With a sense of great interest, with a sense of pleased curiosity, Kath Collingswood had known that Mr. Bearing would never call her a nasty piece of work again.
That was that. He picked up his writing. He did not turn to look at her. She put off till later the questions of what had happened, and how she had known that it had. She had leaned back, instead, on the rear legs of her chair.
AFTER THAT MOMENT, COLLINGSWOOD TOOK MORE MIND OF HER unspoken interventions: the times she knew what her friends or enemies were about to say; when she silenced someone across a room; found a lost thing that was frankly unlikely to be wherever she uncovered it. She started to think things through.
Not that she was a poor student, but Collingswood’s teachers might have been impressed to see the rigour with which she had pursued this research project. She started with a little tentative poking around online, put together a list of books and documents. Most she was able to download from absurd websites, copyright not being particularly apropos for such texts. The titles of those she could not track down she laboriously copied and requested from surprised, even concerned, librarians and booksellers. Once or twice she even found them.
She picked her way,
more than once, through a weed-littered old carpark and bust windows into a small long-deserted hospital near her house. In the quiet of what had once been a maternity ward she dutifully acted out the idiotic actions the texts described. Certainly she felt stupid, but she performed as required, recited all the phrases.
She kept a record in her notebook of what she had tried, where she had read it, what if anything had occurred. BOOK OF THOTH = BOOK OF BOLLOCKS MORE LIKE, she wrote. LIBER NULL = NULL POINTS.
Mostly there were no effects at all, or just enough to keep her at it (a scuttling noise here, an unwarranted shadow there). But it was when she got exasperated and restless and thought fuck it to her studies, when she was resultingly imprecise, that she made the best progress.
“That’s it for today. You can go early.” Packing up her books with the rest of the class, Collingswood watched Miss Ambly’s shock at her own words. The woman touched her mouth in bewilderment. Collingswood flicked her fingers. A pen spun off Miss Ambly’s desk.

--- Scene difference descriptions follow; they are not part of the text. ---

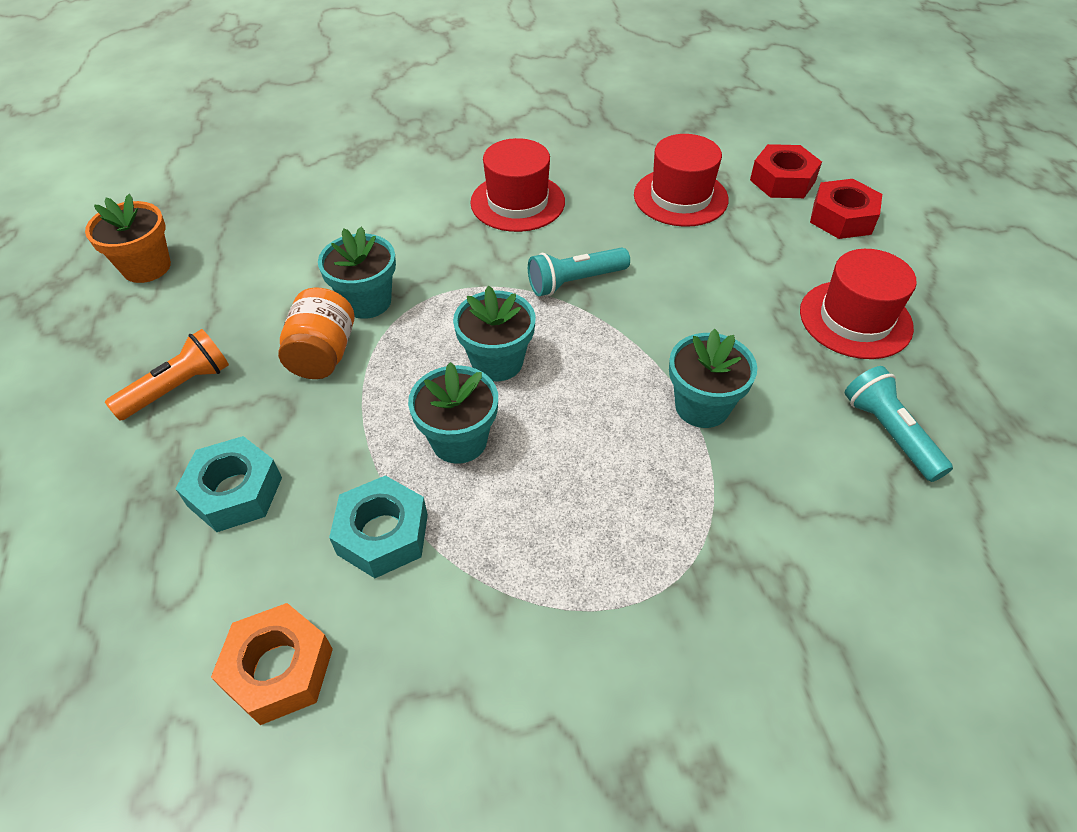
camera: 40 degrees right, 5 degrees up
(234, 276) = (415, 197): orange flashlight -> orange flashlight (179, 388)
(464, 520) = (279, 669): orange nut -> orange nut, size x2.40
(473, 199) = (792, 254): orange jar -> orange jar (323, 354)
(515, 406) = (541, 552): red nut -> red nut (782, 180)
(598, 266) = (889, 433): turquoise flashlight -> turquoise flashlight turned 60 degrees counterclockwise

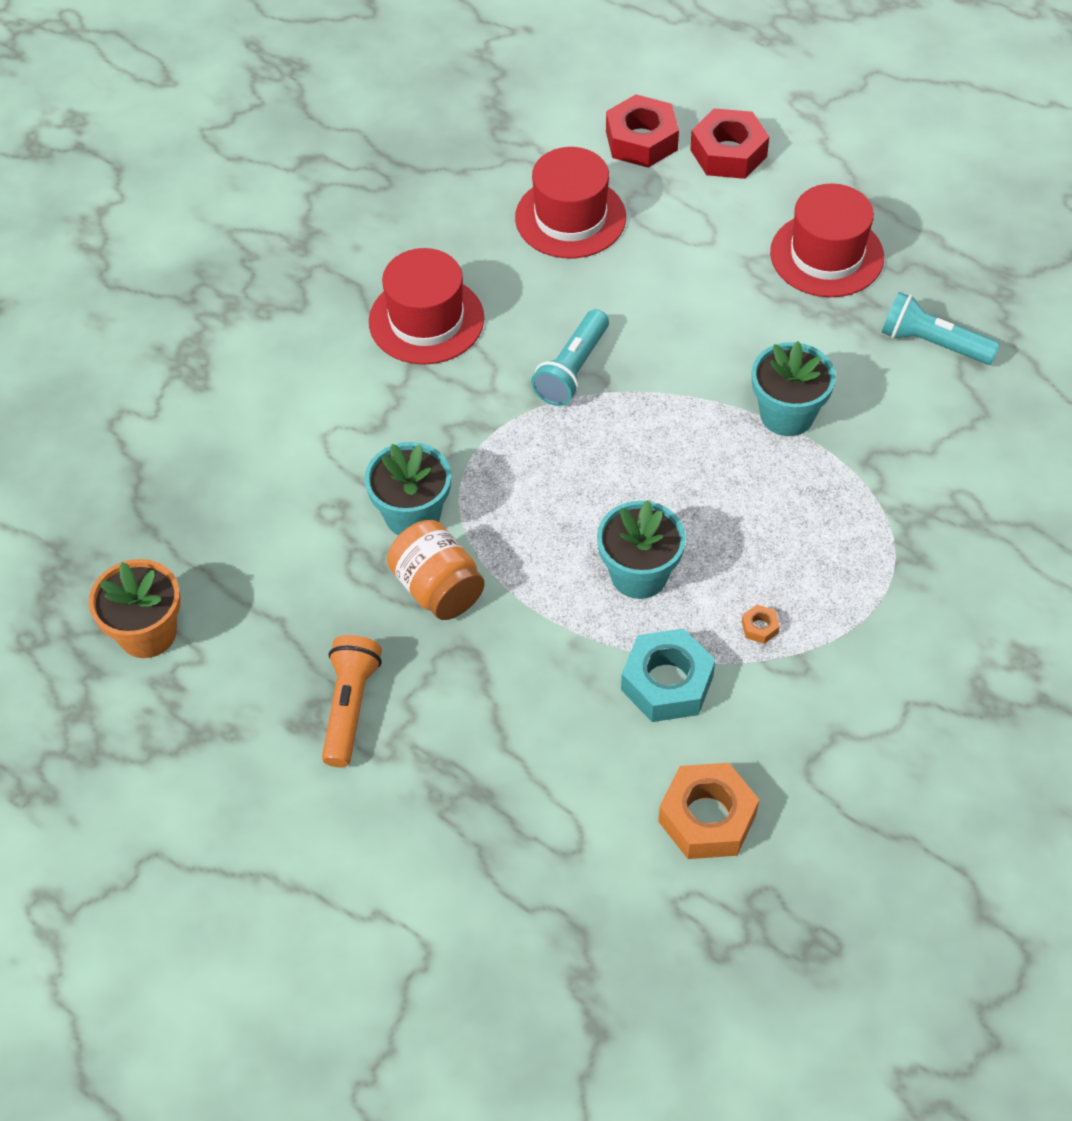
camera: 40 degrees left, 5 degrees up
(235, 492) = (516, 742): turquoise nut -> none
(497, 362) = (592, 489): turquoise flower pot -> none
(500, 548) = (759, 627): none -> orange nut

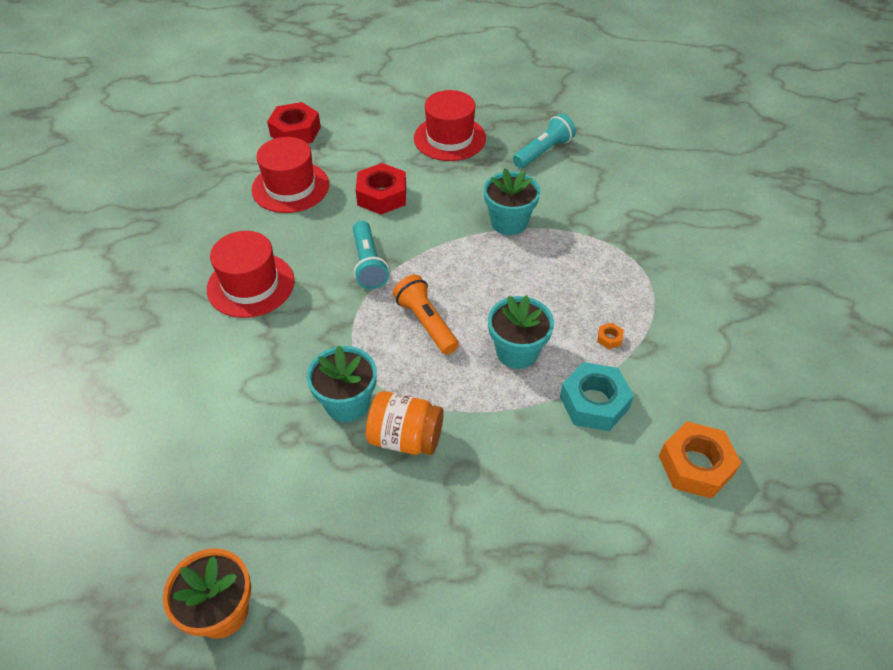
camera: 40 degrees left, 5 degrees down
(350, 707) = (420, 556): orange flashlight -> orange flashlight (426, 322)
(728, 153) = (350, 116): red nut -> red nut (382, 195)
(933, 343) = (543, 152): turquoise flashlight -> turquoise flashlight turned 150 degrees clockwise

And later: “What’s it doing, sir?” some girl asked of a bemused teacher, pointing at the class goldfish, which was swimming with highly unnatural motions. Collingswood, unnoticed, continued what she had started on an exasperated whim, scratching her hands on the desk as if DJing to a classmate’s ringtone, which rhythms quite unexpectedly dictated the fish’s back-and-forth motion.
That had been years ago. There had been a lot of work since then, of course, much tinkering, plenty of experiments, but Collingswood’s baseline impatience continued to truncate her researches. She came to understand that this would ultimately limit her. That she was without question a bit of a talent if she said it herself, and yes she could make it her career no problem, but she would never be one of the very best. Since those days, she had met one or two of them, those very best at this. She had known them the moment they had walked into the room.
But her limits had unexpected effects, and not all negative. The lack of the sternest rigour to perform these competencies at the highest level blurred them, mixed their elements, gave them little swills of backwash. Mostly ignorable effects or demerits, but only mostly.